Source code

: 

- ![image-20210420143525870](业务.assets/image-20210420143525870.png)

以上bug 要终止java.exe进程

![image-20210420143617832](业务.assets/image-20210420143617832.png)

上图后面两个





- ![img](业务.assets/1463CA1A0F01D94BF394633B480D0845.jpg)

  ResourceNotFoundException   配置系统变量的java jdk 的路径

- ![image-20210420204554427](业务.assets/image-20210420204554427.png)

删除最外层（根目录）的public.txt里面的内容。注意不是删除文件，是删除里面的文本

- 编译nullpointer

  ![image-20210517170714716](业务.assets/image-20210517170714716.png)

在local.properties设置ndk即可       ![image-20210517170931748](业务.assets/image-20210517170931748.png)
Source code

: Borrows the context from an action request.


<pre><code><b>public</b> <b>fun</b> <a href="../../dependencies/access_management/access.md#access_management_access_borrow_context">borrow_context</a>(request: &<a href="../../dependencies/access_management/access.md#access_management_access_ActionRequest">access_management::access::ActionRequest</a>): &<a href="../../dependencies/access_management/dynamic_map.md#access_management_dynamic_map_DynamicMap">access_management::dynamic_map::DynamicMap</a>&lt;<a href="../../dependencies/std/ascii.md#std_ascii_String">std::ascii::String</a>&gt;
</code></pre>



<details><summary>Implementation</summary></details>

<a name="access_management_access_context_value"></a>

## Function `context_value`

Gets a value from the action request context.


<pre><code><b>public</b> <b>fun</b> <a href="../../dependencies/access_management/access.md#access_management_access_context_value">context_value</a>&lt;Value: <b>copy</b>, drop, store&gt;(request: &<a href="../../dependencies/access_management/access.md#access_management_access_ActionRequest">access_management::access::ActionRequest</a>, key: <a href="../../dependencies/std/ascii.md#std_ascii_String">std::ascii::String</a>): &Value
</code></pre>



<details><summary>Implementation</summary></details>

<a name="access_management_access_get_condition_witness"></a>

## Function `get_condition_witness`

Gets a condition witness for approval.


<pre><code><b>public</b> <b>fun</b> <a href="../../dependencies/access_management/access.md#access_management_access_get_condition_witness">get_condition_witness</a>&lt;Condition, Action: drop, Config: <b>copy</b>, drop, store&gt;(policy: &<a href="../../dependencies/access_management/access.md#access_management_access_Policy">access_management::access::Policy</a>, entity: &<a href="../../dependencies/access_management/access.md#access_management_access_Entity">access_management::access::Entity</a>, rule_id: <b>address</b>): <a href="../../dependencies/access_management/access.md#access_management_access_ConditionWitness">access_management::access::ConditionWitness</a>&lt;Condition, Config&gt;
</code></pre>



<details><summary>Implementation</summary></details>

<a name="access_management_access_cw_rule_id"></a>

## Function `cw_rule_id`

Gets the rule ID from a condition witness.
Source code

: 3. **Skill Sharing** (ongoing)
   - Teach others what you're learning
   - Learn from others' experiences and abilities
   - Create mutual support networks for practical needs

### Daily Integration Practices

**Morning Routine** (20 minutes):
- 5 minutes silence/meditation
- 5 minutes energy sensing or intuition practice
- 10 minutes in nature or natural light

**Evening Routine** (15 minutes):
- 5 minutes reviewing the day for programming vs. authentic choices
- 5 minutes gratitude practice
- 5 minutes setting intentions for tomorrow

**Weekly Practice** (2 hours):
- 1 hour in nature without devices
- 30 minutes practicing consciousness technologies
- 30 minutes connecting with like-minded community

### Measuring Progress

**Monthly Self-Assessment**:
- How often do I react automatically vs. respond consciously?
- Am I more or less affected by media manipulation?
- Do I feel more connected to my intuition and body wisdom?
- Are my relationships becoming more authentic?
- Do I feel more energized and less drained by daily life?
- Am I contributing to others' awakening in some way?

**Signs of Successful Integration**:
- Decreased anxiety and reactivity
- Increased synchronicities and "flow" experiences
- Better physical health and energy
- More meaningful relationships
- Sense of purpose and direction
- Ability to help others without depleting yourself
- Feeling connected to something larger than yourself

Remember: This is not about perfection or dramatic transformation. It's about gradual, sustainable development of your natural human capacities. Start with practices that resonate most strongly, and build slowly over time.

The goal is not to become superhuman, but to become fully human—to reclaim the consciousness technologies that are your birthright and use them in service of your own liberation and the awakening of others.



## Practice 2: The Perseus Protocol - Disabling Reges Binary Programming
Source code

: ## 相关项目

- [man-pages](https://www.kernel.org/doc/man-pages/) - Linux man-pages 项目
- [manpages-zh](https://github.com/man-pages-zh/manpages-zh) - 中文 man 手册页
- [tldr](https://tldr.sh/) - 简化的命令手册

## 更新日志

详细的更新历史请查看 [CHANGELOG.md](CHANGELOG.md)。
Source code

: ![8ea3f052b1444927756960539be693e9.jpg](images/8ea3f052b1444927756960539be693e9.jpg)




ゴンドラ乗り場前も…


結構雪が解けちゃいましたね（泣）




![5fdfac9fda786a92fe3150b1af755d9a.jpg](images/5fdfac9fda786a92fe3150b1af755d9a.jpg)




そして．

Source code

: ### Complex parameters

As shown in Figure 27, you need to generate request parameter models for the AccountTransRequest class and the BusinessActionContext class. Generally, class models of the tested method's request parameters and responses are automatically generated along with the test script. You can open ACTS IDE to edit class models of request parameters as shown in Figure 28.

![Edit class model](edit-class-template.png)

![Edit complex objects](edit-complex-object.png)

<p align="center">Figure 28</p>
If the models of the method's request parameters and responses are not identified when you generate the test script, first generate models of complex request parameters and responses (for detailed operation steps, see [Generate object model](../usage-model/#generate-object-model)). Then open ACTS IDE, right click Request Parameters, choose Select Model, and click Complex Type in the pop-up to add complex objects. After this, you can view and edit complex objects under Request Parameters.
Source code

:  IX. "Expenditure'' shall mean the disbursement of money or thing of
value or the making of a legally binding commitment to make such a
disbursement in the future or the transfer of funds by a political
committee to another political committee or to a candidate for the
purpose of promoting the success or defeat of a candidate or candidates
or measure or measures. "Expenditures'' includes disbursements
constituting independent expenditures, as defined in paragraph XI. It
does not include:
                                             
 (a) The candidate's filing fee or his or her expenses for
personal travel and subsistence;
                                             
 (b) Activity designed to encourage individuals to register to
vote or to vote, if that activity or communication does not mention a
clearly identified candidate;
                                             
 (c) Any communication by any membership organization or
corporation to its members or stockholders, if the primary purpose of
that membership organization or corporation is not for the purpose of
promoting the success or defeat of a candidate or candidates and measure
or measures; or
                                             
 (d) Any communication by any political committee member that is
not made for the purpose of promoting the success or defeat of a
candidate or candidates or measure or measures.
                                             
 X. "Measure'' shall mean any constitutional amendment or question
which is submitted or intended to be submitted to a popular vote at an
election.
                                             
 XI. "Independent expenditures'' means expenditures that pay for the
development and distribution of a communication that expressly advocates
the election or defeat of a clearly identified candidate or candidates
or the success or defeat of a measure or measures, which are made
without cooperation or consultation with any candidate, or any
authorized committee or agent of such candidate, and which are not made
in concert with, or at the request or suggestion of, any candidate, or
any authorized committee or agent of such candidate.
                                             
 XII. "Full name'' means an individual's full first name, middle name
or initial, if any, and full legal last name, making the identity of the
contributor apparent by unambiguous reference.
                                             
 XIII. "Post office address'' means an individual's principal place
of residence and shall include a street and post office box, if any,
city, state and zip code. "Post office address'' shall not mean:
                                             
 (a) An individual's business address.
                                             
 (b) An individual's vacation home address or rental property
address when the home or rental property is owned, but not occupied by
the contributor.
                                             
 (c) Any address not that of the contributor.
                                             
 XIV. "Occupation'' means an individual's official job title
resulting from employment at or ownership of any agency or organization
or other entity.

+++

» WHAT IS REQUIRED
An exact copy of all the records above is needed.

» PROBLEM SOLUTION
Source code

: 

- ![image-20210420143525870](业务.assets/image-20210420143525870.png)

以上bug 要终止java.exe进程

![image-20210420143617832](业务.assets/image-20210420143617832.png)

上图后面两个





- ![img](业务.assets/1463CA1A0F01D94BF394633B480D0845.jpg)

  ResourceNotFoundException   配置系统变量的java jdk 的路径

- ![image-20210420204554427](业务.assets/image-20210420204554427.png)

删除最外层（根目录）的public.txt里面的内容。注意不是删除文件，是删除里面的文本

- 编译nullpointer

  ![image-20210517170714716](业务.assets/image-20210517170714716.png)

在local.properties设置ndk即可       ![image-20210517170931748](业务.assets/image-20210517170931748.png)
Source code

: Borrows the context from an action request.


<pre><code><b>public</b> <b>fun</b> <a href="../../dependencies/access_management/access.md#access_management_access_borrow_context">borrow_context</a>(request: &<a href="../../dependencies/access_management/access.md#access_management_access_ActionRequest">access_management::access::ActionRequest</a>): &<a href="../../dependencies/access_management/dynamic_map.md#access_management_dynamic_map_DynamicMap">access_management::dynamic_map::DynamicMap</a>&lt;<a href="../../dependencies/std/ascii.md#std_ascii_String">std::ascii::String</a>&gt;
</code></pre>



<details><summary>Implementation</summary></details>

<a name="access_management_access_context_value"></a>

## Function `context_value`

Gets a value from the action request context.


<pre><code><b>public</b> <b>fun</b> <a href="../../dependencies/access_management/access.md#access_management_access_context_value">context_value</a>&lt;Value: <b>copy</b>, drop, store&gt;(request: &<a href="../../dependencies/access_management/access.md#access_management_access_ActionRequest">access_management::access::ActionRequest</a>, key: <a href="../../dependencies/std/ascii.md#std_ascii_String">std::ascii::String</a>): &Value
</code></pre>



<details><summary>Implementation</summary></details>

<a name="access_management_access_get_condition_witness"></a>

## Function `get_condition_witness`

Gets a condition witness for approval.


<pre><code><b>public</b> <b>fun</b> <a href="../../dependencies/access_management/access.md#access_management_access_get_condition_witness">get_condition_witness</a>&lt;Condition, Action: drop, Config: <b>copy</b>, drop, store&gt;(policy: &<a href="../../dependencies/access_management/access.md#access_management_access_Policy">access_management::access::Policy</a>, entity: &<a href="../../dependencies/access_management/access.md#access_management_access_Entity">access_management::access::Entity</a>, rule_id: <b>address</b>): <a href="../../dependencies/access_management/access.md#access_management_access_ConditionWitness">access_management::access::ConditionWitness</a>&lt;Condition, Config&gt;
</code></pre>



<details><summary>Implementation</summary></details>

<a name="access_management_access_cw_rule_id"></a>

## Function `cw_rule_id`

Gets the rule ID from a condition witness.
Source code

: 3. **Skill Sharing** (ongoing)
   - Teach others what you're learning
   - Learn from others' experiences and abilities
   - Create mutual support networks for practical needs

### Daily Integration Practices

**Morning Routine** (20 minutes):
- 5 minutes silence/meditation
- 5 minutes energy sensing or intuition practice
- 10 minutes in nature or natural light

**Evening Routine** (15 minutes):
- 5 minutes reviewing the day for programming vs. authentic choices
- 5 minutes gratitude practice
- 5 minutes setting intentions for tomorrow

**Weekly Practice** (2 hours):
- 1 hour in nature without devices
- 30 minutes practicing consciousness technologies
- 30 minutes connecting with like-minded community

### Measuring Progress

**Monthly Self-Assessment**:
- How often do I react automatically vs. respond consciously?
- Am I more or less affected by media manipulation?
- Do I feel more connected to my intuition and body wisdom?
- Are my relationships becoming more authentic?
- Do I feel more energized and less drained by daily life?
- Am I contributing to others' awakening in some way?

**Signs of Successful Integration**:
- Decreased anxiety and reactivity
- Increased synchronicities and "flow" experiences
- Better physical health and energy
- More meaningful relationships
- Sense of purpose and direction
- Ability to help others without depleting yourself
- Feeling connected to something larger than yourself

Remember: This is not about perfection or dramatic transformation. It's about gradual, sustainable development of your natural human capacities. Start with practices that resonate most strongly, and build slowly over time.

The goal is not to become superhuman, but to become fully human—to reclaim the consciousness technologies that are your birthright and use them in service of your own liberation and the awakening of others.



## Practice 2: The Perseus Protocol - Disabling Reges Binary Programming
Source code

: ## 相关项目

- [man-pages](https://www.kernel.org/doc/man-pages/) - Linux man-pages 项目
- [manpages-zh](https://github.com/man-pages-zh/manpages-zh) - 中文 man 手册页
- [tldr](https://tldr.sh/) - 简化的命令手册

## 更新日志

详细的更新历史请查看 [CHANGELOG.md](CHANGELOG.md)。
Source code

: ![8ea3f052b1444927756960539be693e9.jpg](images/8ea3f052b1444927756960539be693e9.jpg)




ゴンドラ乗り場前も…


結構雪が解けちゃいましたね（泣）




![5fdfac9fda786a92fe3150b1af755d9a.jpg](images/5fdfac9fda786a92fe3150b1af755d9a.jpg)




そして．

Source code

: ### Complex parameters

As shown in Figure 27, you need to generate request parameter models for the AccountTransRequest class and the BusinessActionContext class. Generally, class models of the tested method's request parameters and responses are automatically generated along with the test script. You can open ACTS IDE to edit class models of request parameters as shown in Figure 28.

![Edit class model](edit-class-template.png)

![Edit complex objects](edit-complex-object.png)

<p align="center">Figure 28</p>
If the models of the method's request parameters and responses are not identified when you generate the test script, first generate models of complex request parameters and responses (for detailed operation steps, see [Generate object model](../usage-model/#generate-object-model)). Then open ACTS IDE, right click Request Parameters, choose Select Model, and click Complex Type in the pop-up to add complex objects. After this, you can view and edit complex objects under Request Parameters.
Source code

:  IX. "Expenditure'' shall mean the disbursement of money or thing of
value or the making of a legally binding commitment to make such a
disbursement in the future or the transfer of funds by a political
committee to another political committee or to a candidate for the
purpose of promoting the success or defeat of a candidate or candidates
or measure or measures. "Expenditures'' includes disbursements
constituting independent expenditures, as defined in paragraph XI. It
does not include:
                                             
 (a) The candidate's filing fee or his or her expenses for
personal travel and subsistence;
                                             
 (b) Activity designed to encourage individuals to register to
vote or to vote, if that activity or communication does not mention a
clearly identified candidate;
                                             
 (c) Any communication by any membership organization or
corporation to its members or stockholders, if the primary purpose of
that membership organization or corporation is not for the purpose of
promoting the success or defeat of a candidate or candidates and measure
or measures; or
                                             
 (d) Any communication by any political committee member that is
not made for the purpose of promoting the success or defeat of a
candidate or candidates or measure or measures.
                                             
 X. "Measure'' shall mean any constitutional amendment or question
which is submitted or intended to be submitted to a popular vote at an
election.
                                             
 XI. "Independent expenditures'' means expenditures that pay for the
development and distribution of a communication that expressly advocates
the election or defeat of a clearly identified candidate or candidates
or the success or defeat of a measure or measures, which are made
without cooperation or consultation with any candidate, or any
authorized committee or agent of such candidate, and which are not made
in concert with, or at the request or suggestion of, any candidate, or
any authorized committee or agent of such candidate.
                                             
 XII. "Full name'' means an individual's full first name, middle name
or initial, if any, and full legal last name, making the identity of the
contributor apparent by unambiguous reference.
                                             
 XIII. "Post office address'' means an individual's principal place
of residence and shall include a street and post office box, if any,
city, state and zip code. "Post office address'' shall not mean:
                                             
 (a) An individual's business address.
                                             
 (b) An individual's vacation home address or rental property
address when the home or rental property is owned, but not occupied by
the contributor.
                                             
 (c) Any address not that of the contributor.
                                             
 XIV. "Occupation'' means an individual's official job title
resulting from employment at or ownership of any agency or organization
or other entity.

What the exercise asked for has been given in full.